USAID/Southern Africa Resilient Waters Program - End - Term Performance Evaluation

Summary

This report, produced by USAID’s URBAN WASH Activity, provides the findings from a performance evaluation of the USAID/Southern Africa Resilient Waters Activity, a five-year (2018–2023), $32 million activity that aimed to build more resilient and water-secure Southern African communities and ecosystems in the Limpopo and Okavango River basins. Resilient Waters worked at the local, national, and transboundary levels to improve the management of natural resources and increase access to safe drinking water and sanitation services.

This performance evaluation assessed the successes and challenges of working in an integrated way across different thematic areas of biodiversity; livelihoods; water, sanitation, and hygiene; and climate adaptation across basins and landscapes and from regional to local levels of government. The Evaluation Team concluded that Resilient Waters made significant contributions to water resource management within the two water basins by:  

  1. Strengthening the institutions mandated to oversee water and natural resources management; 
  2. Broadening the discourse to include other stakeholder groups; 
  3. Emphasizing the benefits of integrated approaches across sectors; and 
  4. Introducing a more meaningful gender equality and social inclusion lens. 
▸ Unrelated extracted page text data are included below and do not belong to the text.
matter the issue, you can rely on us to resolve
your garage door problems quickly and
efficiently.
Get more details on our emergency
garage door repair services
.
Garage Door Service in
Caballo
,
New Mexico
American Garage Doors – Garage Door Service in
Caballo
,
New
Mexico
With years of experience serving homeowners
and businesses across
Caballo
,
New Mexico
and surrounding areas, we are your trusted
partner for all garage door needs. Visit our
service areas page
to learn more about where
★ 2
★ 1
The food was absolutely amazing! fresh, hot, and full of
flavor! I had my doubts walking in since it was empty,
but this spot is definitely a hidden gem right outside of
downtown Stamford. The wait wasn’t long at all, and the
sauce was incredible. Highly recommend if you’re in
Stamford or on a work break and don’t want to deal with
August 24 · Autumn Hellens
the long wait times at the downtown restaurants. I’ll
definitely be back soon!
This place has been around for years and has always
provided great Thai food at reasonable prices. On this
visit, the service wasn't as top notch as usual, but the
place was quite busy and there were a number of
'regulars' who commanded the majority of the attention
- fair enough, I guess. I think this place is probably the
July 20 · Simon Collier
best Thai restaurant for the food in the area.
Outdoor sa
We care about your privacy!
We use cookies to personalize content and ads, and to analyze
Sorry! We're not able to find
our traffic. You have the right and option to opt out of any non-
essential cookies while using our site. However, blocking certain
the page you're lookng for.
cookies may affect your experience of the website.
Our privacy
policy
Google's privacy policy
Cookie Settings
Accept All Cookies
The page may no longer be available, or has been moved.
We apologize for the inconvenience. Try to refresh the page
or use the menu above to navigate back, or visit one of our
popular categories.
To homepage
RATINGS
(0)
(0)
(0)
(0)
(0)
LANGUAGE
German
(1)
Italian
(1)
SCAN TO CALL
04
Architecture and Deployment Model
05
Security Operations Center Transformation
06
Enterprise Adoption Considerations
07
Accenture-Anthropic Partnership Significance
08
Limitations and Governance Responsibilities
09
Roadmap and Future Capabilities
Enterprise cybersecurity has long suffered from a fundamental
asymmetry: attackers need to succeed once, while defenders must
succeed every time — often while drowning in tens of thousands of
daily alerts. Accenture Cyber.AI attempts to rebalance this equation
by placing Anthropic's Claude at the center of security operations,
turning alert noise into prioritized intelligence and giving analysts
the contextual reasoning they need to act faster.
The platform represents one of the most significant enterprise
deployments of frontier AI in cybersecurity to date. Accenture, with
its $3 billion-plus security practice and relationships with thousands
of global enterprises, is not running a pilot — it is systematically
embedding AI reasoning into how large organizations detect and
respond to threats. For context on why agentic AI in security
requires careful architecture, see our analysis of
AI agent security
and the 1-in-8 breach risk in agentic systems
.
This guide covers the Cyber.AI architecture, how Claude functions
However, limited integration occurred across sectors at the community level, given that grantees often operated in silos with minimal geographic overlap among activities. Working with so many institutions, across two sizable river basins and working from the community to regional level was likely overly ambitious and did not allow the project to target support optimally. The contract indicators and targets were not sufficiently focused on resilience, integration, or sustainability and may have led to a business-as-usual approach instead of looking for more innovative processes, activities, and solutions. Ultimately, the five-year project timeline, and the even shorter timeframes for grants, limited the potential for sustainability.